Sanctions proponents believe that eventually the regime will realize that incrementally severe economic disruptions pose a threat to its stability, and ultimately its survival, and will thus induce a reversal on the nuclear issue. But relenting on enrichment may be perceived as a capitulation, and would not be in the mandate of Iranian negotiators unless specifically directed to do so by the Supreme Leader; otherwise any concessions would be treasonous.

The current leadership does not believe that any military intervention – Israeli or US – will materialize, that it would cause only minor damage in the slim eventuality that it were to occur, that an attacker would incur exorbitant costs which deter such an attack in the first place, and that it would unite the Iranian people in support of the regime. The threat of military action, therefore, does not significantly figure in Iranian calculations as to whether to capitulate, or concede, or compromise on the nuclear program or not.

As for the Supreme Leader, he is not only a political figure but also the spiritual leader, and capitulation, or concession, to Western pressure could be interpreted as an unspeakable act of religious lapse of belief. Thus, the more extreme elements within the regime may be perceived to pose a more potent threat to the current leadership’s survival than the easily suppressed discontent due to sanctions. While Iran in many respects acts as a rational modern state, its government is after all a theocracy whose raison d’etre is that it differs from the governments of other states, and the IRGC provides it with the power base for domestic security, and the strategic force to deter or defeat any foreign attempts to derail the regime’s ideological agenda.

In 2013, if no substantive progress is made in negotiations military pre-emption will once again come to the fore.  2012 was marked by Israel’s declared intent to launch a strike against Iran’s nuclear facilities, as Iran was described as on the verge of a conceptual “zone of immunity”, meaning the task moving beyond Israel’s capabilities. Given stiff US resistance to an Israeli strike in 2012, it remains to be seen whether the US takes upon itself to guarantee its success as an allied venture, and when, if at all, this would materialize.

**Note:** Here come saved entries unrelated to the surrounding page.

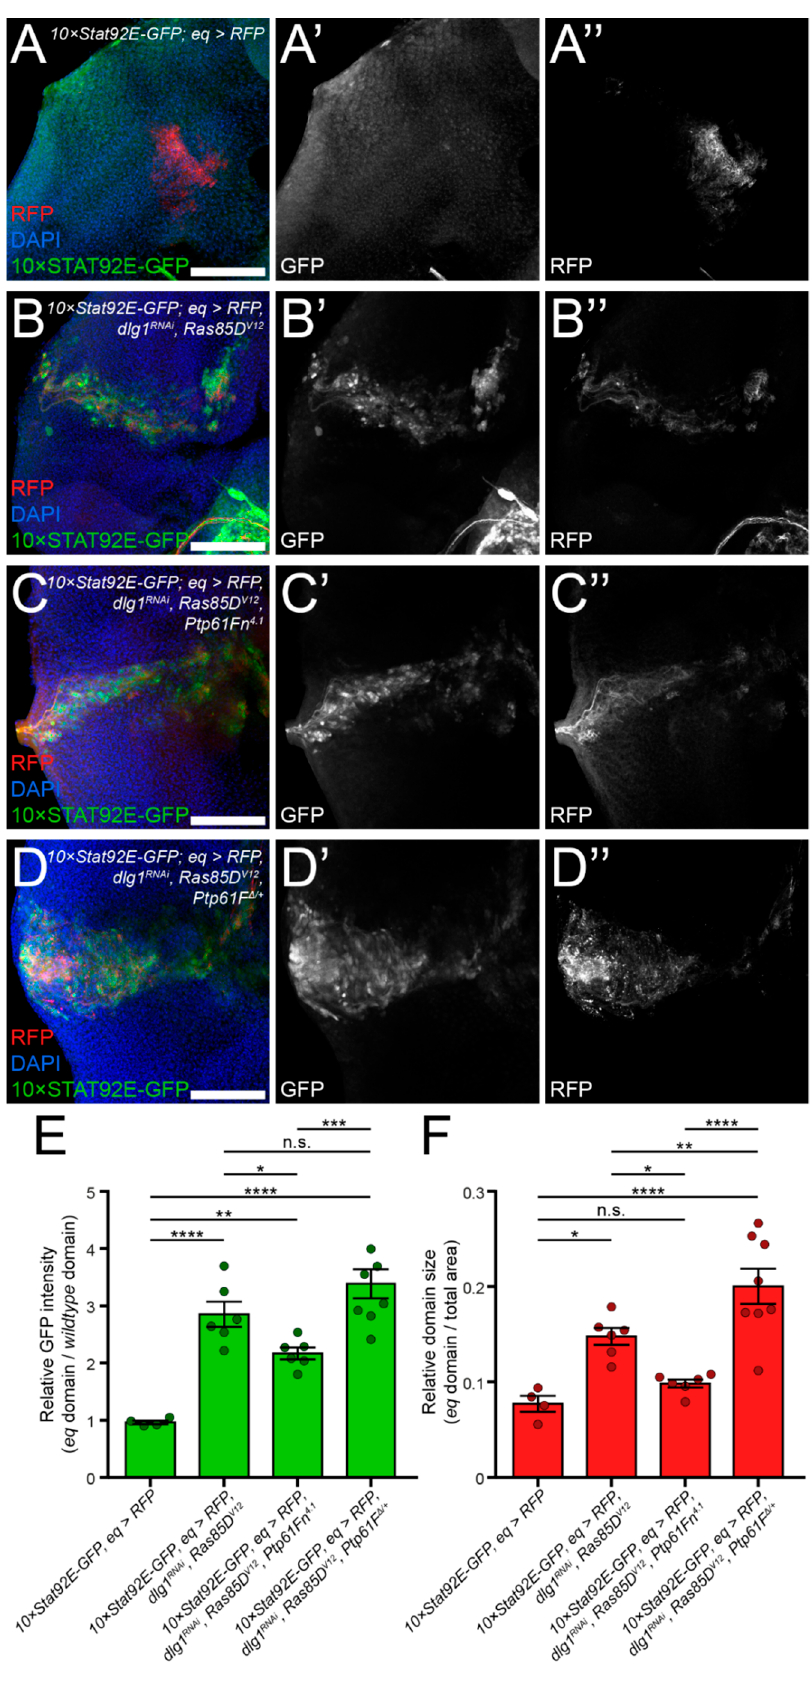
Figure 7. PTP61F represses JAK–STAT signalling pathway activity in activated RAS85D-driven po- larity-impaired tumorigenic tissue. ( A – D ) Confocal images of L3 eye imaginal disc epithelial tissue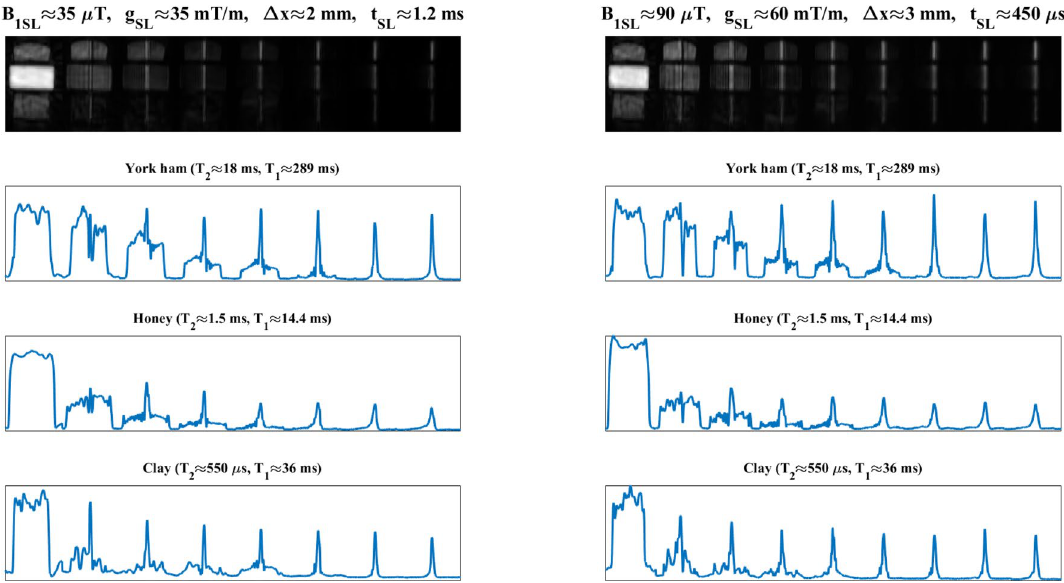
Figure 3. Evolution of the slice selection process as a function of t SL for a structured ‘phantom’ with York ham, honey and clay. The T 1 and T 2 times for the samples at 0.26 T are indicated above the corresponding 1D profiles on the three bottom rows, which correspond to the central lines of the samples in the top row images. The slice selection process is depicted for two different sets of SL parameters: g SL ≈ 35 mT/m and B 1SL ≈ 35 µ T (left); and g SL ≈ 60 mT/m and B 1SL ≈ 90 µ T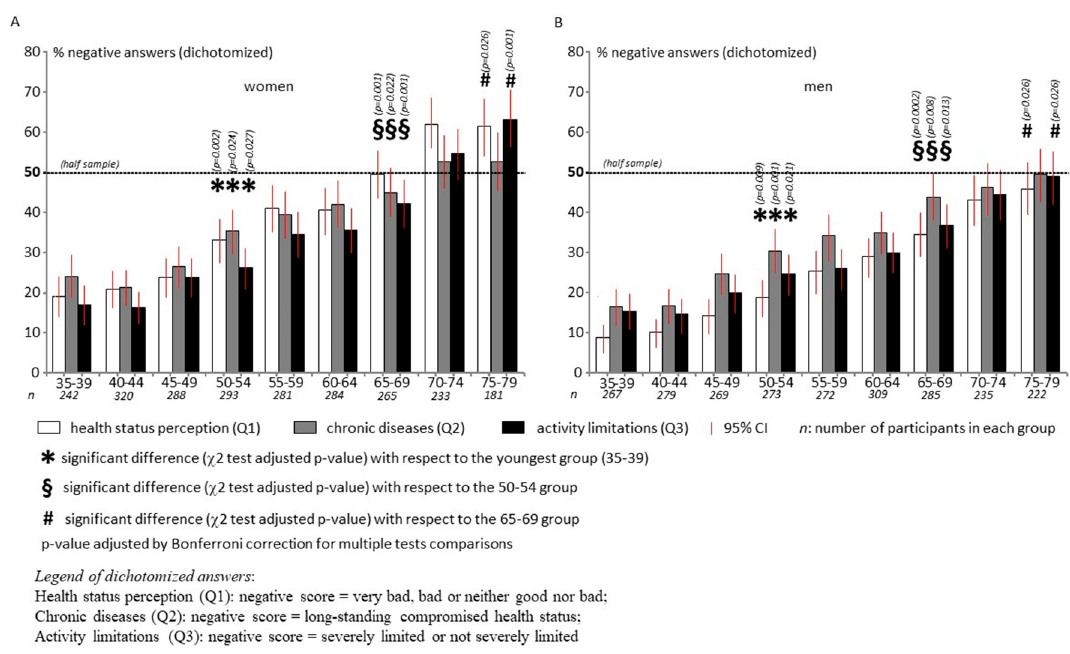
Figure 1. Prevalence and 95% confidence intervals (CIs) of negative answers to the dichotomized the Minimum European Health Module (MEHM) items, plotted for women ( A ) and for men ( B ) (data source: the CUORE Project Health Examination Survey 2008–2012, Italian men and women, 35–79 years old).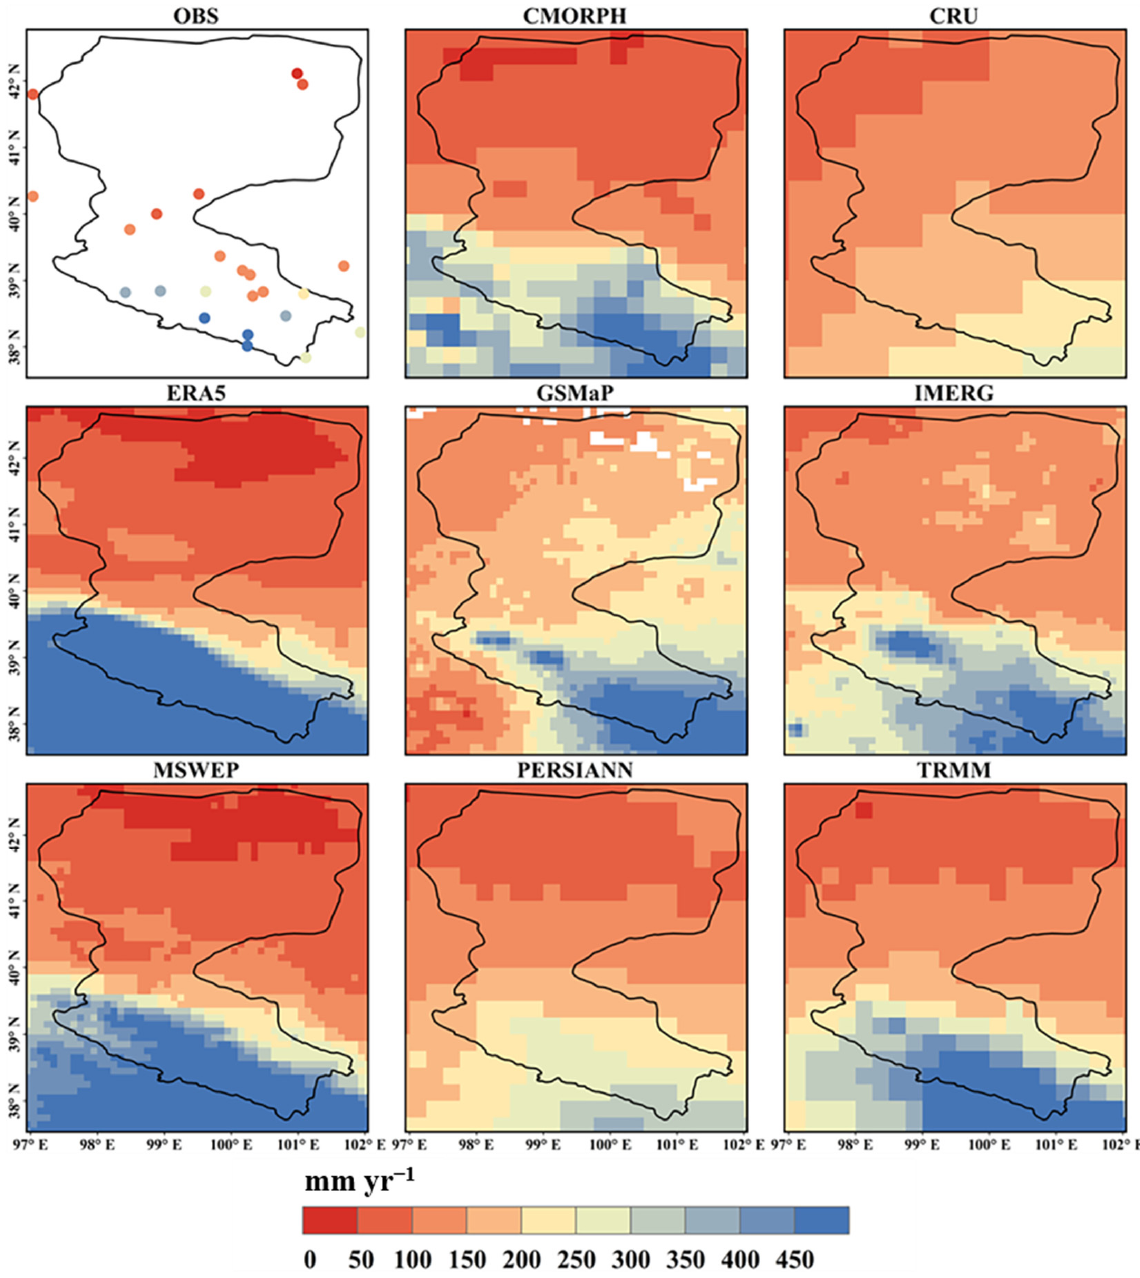
Figure 3. Spatial distribution of annual mean precipitation observations at stations and estimates from each product over the HRB during 2016–2019.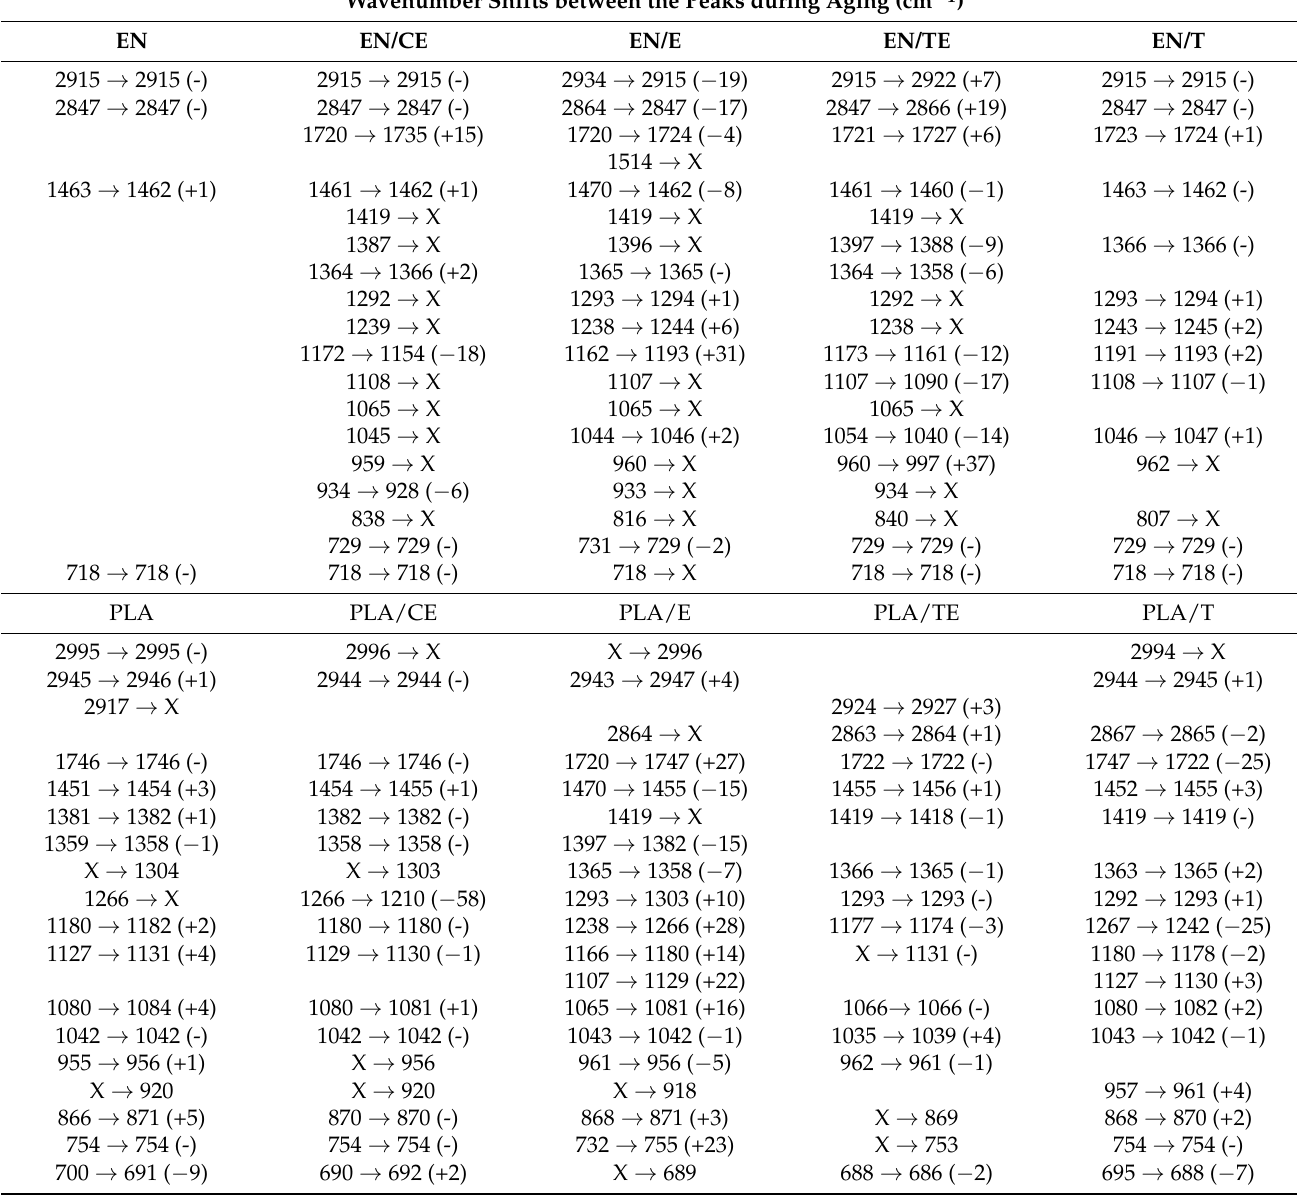
Table 4. Shifts in wavenumber observed during the solar aging process of unimpregnated and impregnated ethylene– norbornene copolymer and poly(lactic acid) specimens. Description: X 1 → X 2 ( ∆ X), where X 1 —initial wavenumber, X 2 —wavenumber assigned to the same peak after aging, ∆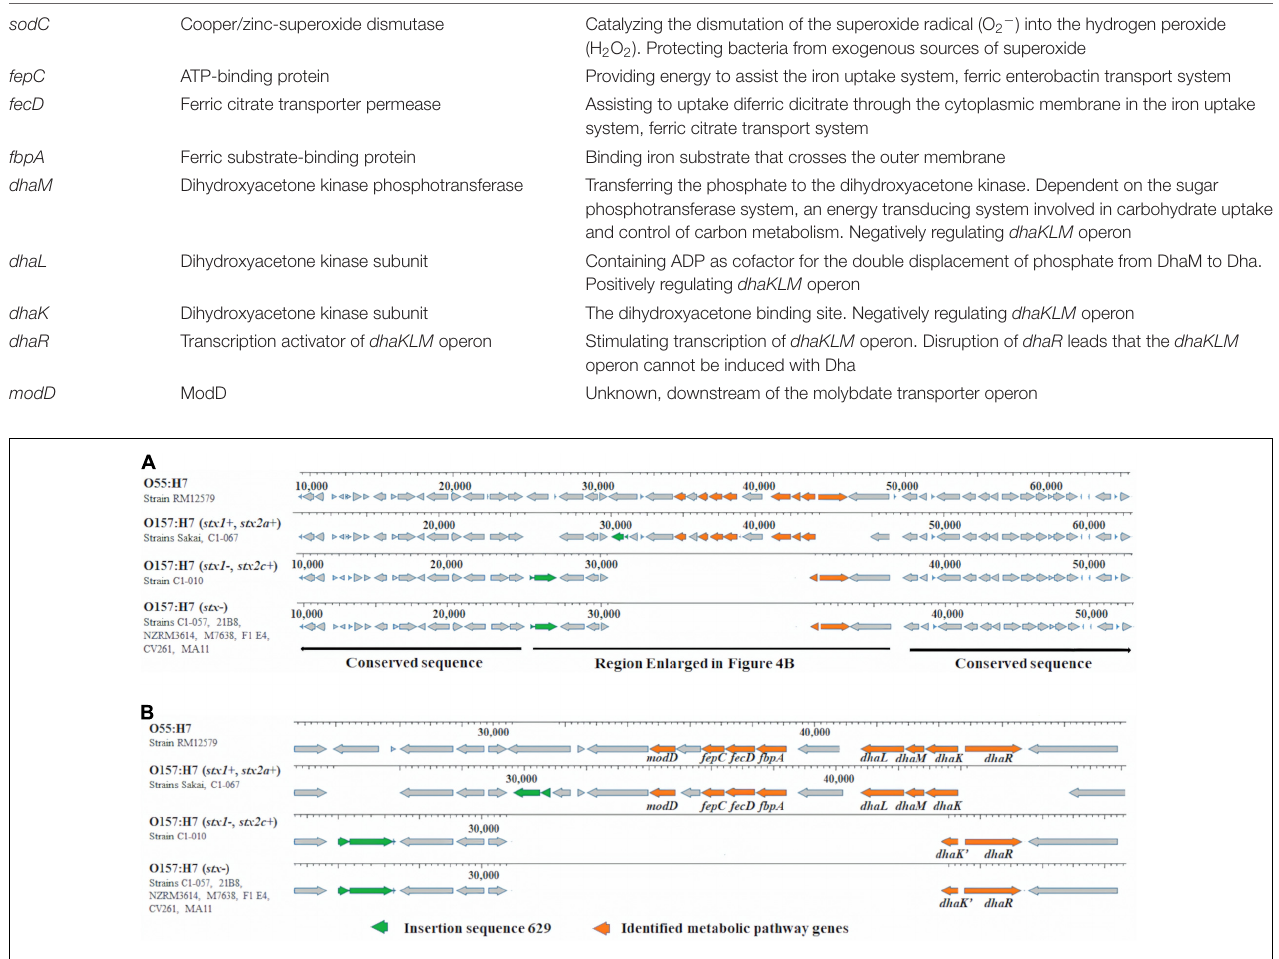
TABLE 5 | The unique genes involved in metabolic pathways harbored in two stx2a -carrying, one stx2c -carrying, and seven stx -negative Escherichia coli O157:H7 strains used in this study. Gene symbol Protein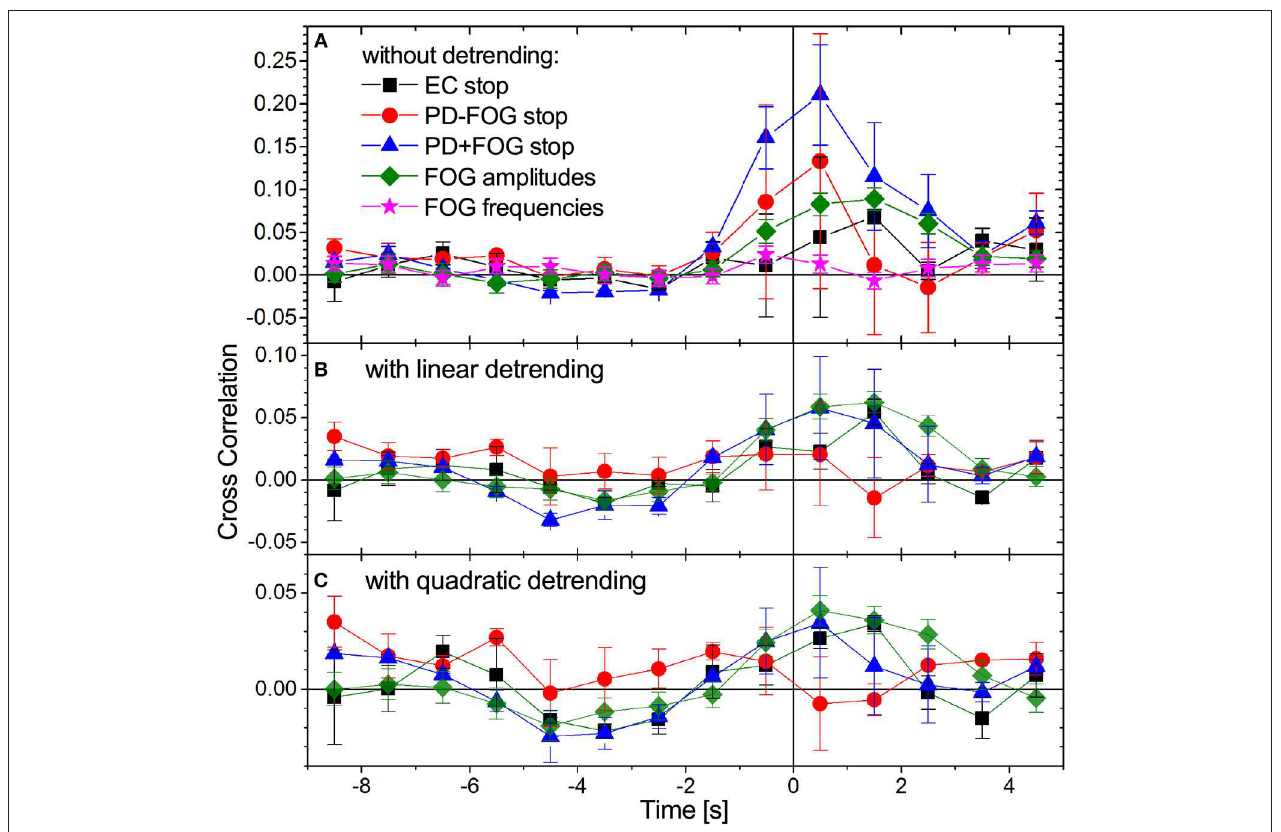
FIGURE 5 | (Color online) Time-dependent cross-correlations between EMG amplitudes and EEG amplitudes during gait (time: –9 to 0 s) followed by a commanded stop or a FOG episode (time: 0 to +5 s). Data for all pairs of EMG amplitude signals (both legs and both muscles) and all EEG amplitude signals (four bands, see caption of Figure 4 ) have been averaged. The legend in (A) is valid for all panels showing results for stop episodes in all three groups of subjects and for FOG episodes in the PD+FOG group, (A) without detrending, (B) with linear detrending, and (C) with quadratic detrending (see Equation 3). The large drop in the cross-correlation curves for stop episodes after detrending (especially for PD+FOG) indicates that the pronounced maximum at the beginning of the stops is mainly caused by non-stationarities (nearly step-like trends) in the amplitude signals. However, the detrended cross-correlation curves for stop and FOG episodes in the PD+FOG group are not clearly different, since there is an overlap of their error bars at all time points. Error bars indicate standard errors of the means. We note that because we are considering 4-s windows in the cross correlation analysis, Equation (3), two data points appearing to the left (right) of the vertical line (time 0) are influenced by data originating from the right (left) of this line. Cross-correlations between EEG amplitudes and EMG frequencies do not change with transition to FOG as also shown in (A)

The crisis could be drawn out again if there is a verified slowing of Iran’s march towards increased capacities for weapons grade fissile materials, both HEU and plutonium.  Sanctions proponents believe that there is reason for guarded optimism that Iran will be more flexible as its leadership begins to accept that economic disruption caused by sanctions can lead to discontent increasingly threatening to regime stability, and to its survival. Skeptics, on the other hand, don’t believe that sanctions will have that kind of effect on the leadership’s nuclear decision-making, and that a diplomatic resolution of the crisis remains a long shot: Iran cannot permanently and verifiably give up higher levels of enrichment, because it will then not be able to produce weapons grade material for nuclear weapons, which is the driving force behind Iran’s decades-long nuclear effort, and insofar as this would be perceived as an act of capitulation, treasonous, and by implication an act of religious denial of faith; thus, capitulation or compromise constitute a greater existential threat to the leadership, and to the regime, than sanctions.